[https://www.seriouseats.com/easy-pressure-cooker-pork-chile-verde-recipe](https://www.seriouseats.com/easy-pressure-cooker-pork-chile-verde-recipe)
I’ve made this dish a few times recently and it is amazing, and so stinkin’ easy. It’s 30 minutes of cook time, plus \~10 minutes for the pot to come up to pressure, and around 10 minutes of hands on cooking. I cheat and use canned tomatillos for even less work. The thing I like best about it is that all that delicious pork fat that got rendered out during cooking gets emulsified into the sauce, and it’s perfect–rich, unctuous, deep flavor. I keep trying to make enough to freeze some portions for nights I don’t want to cook but we eat it all before I can get any into the freezer, lol.
by LadleRat
9 Comments
Yep it almost feels like cheating. It’s my go to method when I’m feeling lazy but want some chile verde for the week.
It really is crazy how much flavor the dish has for how relatively small the effort to make it is. It always surprises me how much liquid you end up when the recipe doesn’t even call for any water!
You can make this with chicken too both are so good!

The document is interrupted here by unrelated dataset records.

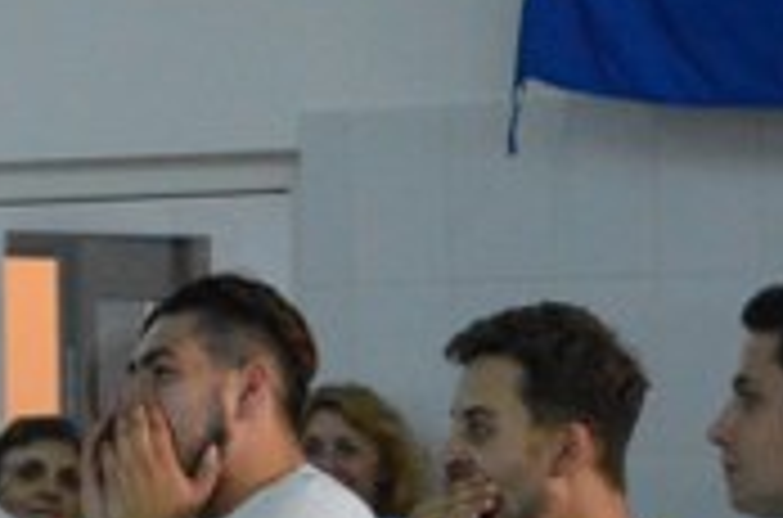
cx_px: -918
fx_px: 10195
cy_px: 703
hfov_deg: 4.3
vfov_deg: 2.9
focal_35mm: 470
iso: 3200
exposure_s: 1/320
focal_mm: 68
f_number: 4.5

Is there a way to make this without a pressure cooker?
Pressure cooker and an immersion blender are currently at the top of my kitchen want list. This recipe is really making me want them even more
Do you use fresh tomatillos? I keep meaning to make this but that’s the one ingredient in the recipe that I don’t generally have ready access to
What do you do with this? Put it in tortillas?
This is probably my favorite recipe of all time. So good, so easy.
This is one of our favorites as well.